**EXTRACTED INFORMATION**:
# # # # # # #

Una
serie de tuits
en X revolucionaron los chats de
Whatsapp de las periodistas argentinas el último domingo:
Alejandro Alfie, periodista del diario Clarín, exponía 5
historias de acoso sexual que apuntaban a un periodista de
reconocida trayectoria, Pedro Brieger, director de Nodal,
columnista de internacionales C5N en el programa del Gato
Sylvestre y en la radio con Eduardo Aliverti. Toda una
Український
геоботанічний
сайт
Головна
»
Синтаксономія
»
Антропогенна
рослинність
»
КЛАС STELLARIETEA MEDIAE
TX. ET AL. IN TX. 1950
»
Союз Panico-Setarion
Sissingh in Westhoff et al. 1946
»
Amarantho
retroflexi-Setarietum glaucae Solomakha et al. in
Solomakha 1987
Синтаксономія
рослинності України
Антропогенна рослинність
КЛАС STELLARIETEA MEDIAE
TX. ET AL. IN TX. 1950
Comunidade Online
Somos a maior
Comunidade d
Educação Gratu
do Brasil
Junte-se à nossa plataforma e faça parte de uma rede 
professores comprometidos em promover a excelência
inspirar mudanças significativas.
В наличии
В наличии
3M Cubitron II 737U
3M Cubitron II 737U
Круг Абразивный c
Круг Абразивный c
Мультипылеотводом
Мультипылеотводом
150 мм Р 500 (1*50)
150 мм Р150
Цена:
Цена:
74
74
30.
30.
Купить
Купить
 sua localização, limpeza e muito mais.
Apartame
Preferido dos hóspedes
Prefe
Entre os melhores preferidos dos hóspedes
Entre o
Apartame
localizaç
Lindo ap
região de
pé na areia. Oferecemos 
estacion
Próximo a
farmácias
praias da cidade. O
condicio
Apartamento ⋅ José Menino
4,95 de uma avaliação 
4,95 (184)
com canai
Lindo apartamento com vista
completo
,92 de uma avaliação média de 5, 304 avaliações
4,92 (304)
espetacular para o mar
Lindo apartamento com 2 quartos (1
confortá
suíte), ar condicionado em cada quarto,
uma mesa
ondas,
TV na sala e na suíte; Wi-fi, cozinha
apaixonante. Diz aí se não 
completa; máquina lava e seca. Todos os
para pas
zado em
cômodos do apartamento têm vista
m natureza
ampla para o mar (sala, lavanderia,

# # # # # # #

**WHAT YOU HAVE TO DO**:
Every line that holds the word "Solomakha" should be copied from the records.

**EXPECTED OUTPUT**:
retroflexi-Setarietum glaucae Solomakha et al. in
Solomakha 1987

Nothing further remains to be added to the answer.